*WORK INSTRUCTIONS*:
Report how many lines of the material below contain the string "negative". Give the number alone.

*STORED DATA*:
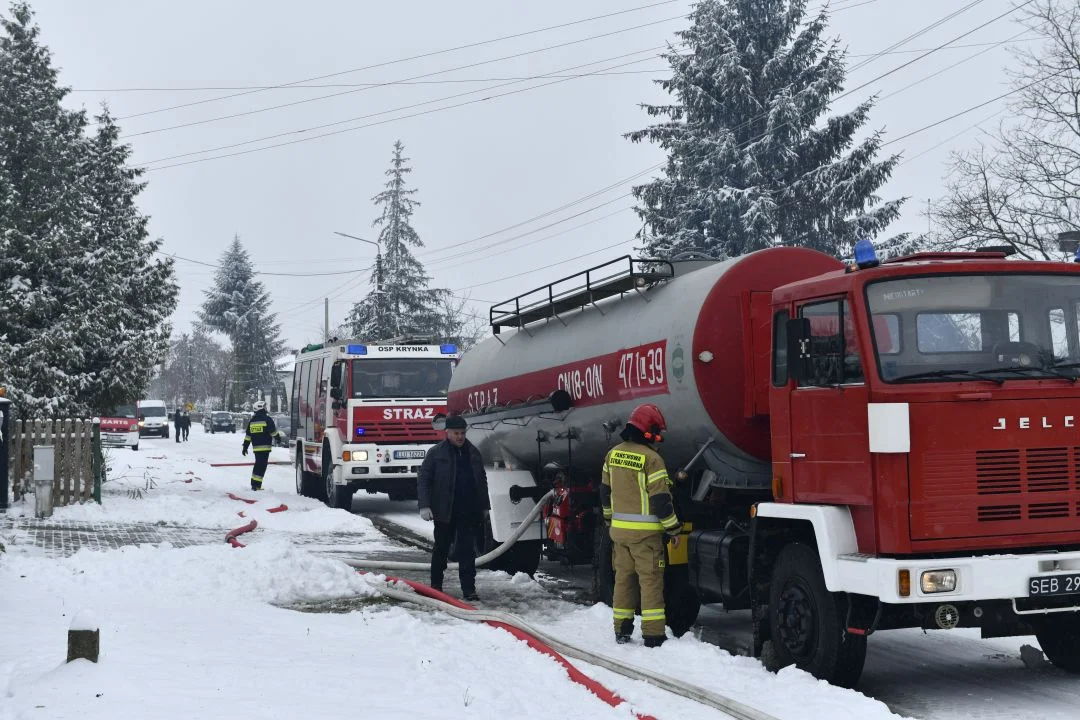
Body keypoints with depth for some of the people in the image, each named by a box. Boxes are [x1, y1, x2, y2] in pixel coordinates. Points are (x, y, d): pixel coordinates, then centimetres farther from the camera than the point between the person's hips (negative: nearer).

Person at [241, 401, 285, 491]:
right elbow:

*EXERCISE ANSWER*:
1